Le début d’A Life’s Worth m’a vraiment accroché. La série installe une tension forte sans jamais passer par l’action frontale : pas de fusillades, pas de frime militaire, juste une pression continue, souvent dans le vide ou le silence. C’est cette manière de jouer sur l’impuissance et le flou qui m’a happé. On est dans une forme de réalisme moral : les soldats ne comprennent pas tout, sont mal équipés pour intervenir, et la série ne cherche pas à les transformer en héros malgré eux.

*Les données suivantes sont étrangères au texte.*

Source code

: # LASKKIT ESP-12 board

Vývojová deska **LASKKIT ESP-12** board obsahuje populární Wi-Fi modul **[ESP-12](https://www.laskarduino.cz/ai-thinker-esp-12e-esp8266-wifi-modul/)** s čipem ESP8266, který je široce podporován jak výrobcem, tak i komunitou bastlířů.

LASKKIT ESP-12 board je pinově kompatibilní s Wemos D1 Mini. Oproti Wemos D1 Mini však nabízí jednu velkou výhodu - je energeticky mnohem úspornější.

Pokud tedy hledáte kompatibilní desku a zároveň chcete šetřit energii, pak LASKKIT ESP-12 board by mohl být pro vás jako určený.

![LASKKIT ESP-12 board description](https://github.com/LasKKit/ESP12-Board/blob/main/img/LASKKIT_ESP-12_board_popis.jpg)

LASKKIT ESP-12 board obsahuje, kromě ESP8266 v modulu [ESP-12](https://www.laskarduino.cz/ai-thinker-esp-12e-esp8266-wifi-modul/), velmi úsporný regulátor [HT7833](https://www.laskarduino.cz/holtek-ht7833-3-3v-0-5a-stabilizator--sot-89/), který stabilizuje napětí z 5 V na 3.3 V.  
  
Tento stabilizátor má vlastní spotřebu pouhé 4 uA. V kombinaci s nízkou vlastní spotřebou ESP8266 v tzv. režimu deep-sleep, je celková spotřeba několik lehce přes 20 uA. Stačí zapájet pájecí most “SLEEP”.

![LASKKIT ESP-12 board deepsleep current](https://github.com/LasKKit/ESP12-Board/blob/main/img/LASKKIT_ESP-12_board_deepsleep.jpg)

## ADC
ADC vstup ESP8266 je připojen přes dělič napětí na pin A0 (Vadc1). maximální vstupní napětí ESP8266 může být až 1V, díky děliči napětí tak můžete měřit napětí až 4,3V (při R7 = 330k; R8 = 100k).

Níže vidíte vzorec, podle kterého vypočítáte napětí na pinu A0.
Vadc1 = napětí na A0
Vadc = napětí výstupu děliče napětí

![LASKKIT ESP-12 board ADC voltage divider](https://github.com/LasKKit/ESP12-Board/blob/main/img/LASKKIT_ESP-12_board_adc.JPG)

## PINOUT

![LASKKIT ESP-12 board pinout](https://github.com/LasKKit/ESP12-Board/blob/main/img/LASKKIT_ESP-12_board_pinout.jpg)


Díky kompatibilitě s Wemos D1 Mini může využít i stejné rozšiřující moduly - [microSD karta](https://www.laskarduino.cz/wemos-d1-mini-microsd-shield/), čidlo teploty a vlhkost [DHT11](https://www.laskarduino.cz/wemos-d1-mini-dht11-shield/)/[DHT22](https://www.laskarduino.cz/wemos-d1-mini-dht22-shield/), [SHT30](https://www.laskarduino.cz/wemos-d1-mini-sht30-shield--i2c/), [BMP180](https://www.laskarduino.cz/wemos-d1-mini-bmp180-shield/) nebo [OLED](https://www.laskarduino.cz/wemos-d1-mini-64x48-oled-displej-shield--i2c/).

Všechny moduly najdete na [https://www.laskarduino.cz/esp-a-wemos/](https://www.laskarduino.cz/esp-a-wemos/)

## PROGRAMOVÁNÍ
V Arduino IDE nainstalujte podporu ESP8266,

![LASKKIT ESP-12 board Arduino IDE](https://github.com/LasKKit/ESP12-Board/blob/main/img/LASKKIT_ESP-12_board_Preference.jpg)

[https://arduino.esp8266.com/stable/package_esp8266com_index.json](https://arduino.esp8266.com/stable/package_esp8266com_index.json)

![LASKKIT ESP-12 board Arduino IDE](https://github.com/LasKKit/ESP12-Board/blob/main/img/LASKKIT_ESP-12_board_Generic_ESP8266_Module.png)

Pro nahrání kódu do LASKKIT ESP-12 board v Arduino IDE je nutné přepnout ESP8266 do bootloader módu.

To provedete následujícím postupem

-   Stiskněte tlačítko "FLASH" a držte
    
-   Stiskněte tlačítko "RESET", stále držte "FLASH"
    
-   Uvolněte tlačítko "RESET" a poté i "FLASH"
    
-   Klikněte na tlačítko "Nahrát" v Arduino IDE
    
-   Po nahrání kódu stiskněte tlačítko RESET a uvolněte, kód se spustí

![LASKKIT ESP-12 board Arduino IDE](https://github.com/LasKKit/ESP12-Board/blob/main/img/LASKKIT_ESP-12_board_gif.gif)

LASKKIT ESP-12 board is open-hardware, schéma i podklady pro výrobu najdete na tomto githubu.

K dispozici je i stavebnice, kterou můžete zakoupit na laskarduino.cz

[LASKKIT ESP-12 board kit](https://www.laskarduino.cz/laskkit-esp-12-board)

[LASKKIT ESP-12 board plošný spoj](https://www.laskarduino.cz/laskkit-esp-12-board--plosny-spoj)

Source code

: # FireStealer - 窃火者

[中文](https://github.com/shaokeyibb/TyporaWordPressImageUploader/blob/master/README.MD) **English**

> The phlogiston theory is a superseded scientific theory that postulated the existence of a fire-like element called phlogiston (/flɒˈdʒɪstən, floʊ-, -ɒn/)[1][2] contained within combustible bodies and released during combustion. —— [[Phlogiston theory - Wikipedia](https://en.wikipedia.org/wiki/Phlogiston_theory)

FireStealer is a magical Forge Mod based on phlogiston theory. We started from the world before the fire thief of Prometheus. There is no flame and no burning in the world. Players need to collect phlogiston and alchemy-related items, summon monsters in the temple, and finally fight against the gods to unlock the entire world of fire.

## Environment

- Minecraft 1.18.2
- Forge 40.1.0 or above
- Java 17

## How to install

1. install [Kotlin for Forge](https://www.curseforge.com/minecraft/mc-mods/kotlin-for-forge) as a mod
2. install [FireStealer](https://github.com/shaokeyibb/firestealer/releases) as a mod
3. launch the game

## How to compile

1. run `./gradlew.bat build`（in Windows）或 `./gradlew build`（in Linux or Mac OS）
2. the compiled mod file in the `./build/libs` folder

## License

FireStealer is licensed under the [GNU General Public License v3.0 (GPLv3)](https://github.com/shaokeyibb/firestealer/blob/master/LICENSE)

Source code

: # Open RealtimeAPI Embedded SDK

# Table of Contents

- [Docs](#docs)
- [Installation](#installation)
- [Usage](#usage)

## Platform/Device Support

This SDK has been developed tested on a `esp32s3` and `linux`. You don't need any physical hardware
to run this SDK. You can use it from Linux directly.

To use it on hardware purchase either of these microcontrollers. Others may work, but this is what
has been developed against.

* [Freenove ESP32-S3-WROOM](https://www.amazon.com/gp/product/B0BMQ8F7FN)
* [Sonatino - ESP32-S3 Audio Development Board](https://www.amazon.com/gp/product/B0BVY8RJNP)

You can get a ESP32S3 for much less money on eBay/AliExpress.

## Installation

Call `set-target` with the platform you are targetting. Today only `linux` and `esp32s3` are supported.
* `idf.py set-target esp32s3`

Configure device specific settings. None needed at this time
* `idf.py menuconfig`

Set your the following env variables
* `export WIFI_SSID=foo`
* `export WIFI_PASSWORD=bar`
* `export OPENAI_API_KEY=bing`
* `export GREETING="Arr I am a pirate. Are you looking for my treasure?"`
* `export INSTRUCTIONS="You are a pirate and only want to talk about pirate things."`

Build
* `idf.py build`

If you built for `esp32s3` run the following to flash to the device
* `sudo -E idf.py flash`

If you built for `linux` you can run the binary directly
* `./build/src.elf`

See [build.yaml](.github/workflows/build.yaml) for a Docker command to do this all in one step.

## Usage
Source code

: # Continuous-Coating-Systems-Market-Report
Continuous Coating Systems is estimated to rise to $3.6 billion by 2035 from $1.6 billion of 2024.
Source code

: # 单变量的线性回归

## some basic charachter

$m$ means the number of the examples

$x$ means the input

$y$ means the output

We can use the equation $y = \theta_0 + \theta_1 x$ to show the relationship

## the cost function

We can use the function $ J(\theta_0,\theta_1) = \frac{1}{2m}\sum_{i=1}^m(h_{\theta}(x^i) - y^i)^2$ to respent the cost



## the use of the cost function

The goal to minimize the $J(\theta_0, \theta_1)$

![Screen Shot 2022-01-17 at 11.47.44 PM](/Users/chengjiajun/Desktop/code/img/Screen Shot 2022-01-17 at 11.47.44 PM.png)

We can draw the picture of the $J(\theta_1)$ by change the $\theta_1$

Mais dès qu’on bascule dans l’intrigue de la prise d’otages, la série perd en singularité. Les antagonistes deviennent trop typés, presque interchangeables. Et cette bascule vers un suspense plus classique (otages, chantage, ultime confrontation) casse un peu ce que la première moitié avait construit. Il y avait là un potentiel de lecture historique et politique bien plus fort – sous-exploité à mon goût.
Gros point fort : Magnus Krepper en colonel Forss. Il incarne à lui seul la tension éthique du récit. Pas un chef charismatique à l’américaine, mais un homme usé, lucide, qui essaie de tenir une ligne dans un terrain glissant. Sa présence donne une gravité qui manque parfois ailleurs.
La série aurait pu être une réflexion sur les limites du mandat onusien, sur la mise en scène de la neutralité, sur l’éthique de l’intervention humanitaire. Elle effleure ces questions mais ne les incarne pas pleinement, comme si elle oscillait entre film de guerre européen et thriller plus formaté.
Ce glissement me semble symptomatique d’un enjeu plus large : peut-on représenter la guerre sans spectacle ? Et jusqu’où peut-on aller dans l’anti-narratif sans perdre le spectateur ? A Life’s Worth tente quelque chose, mais ne tranche pas vraiment.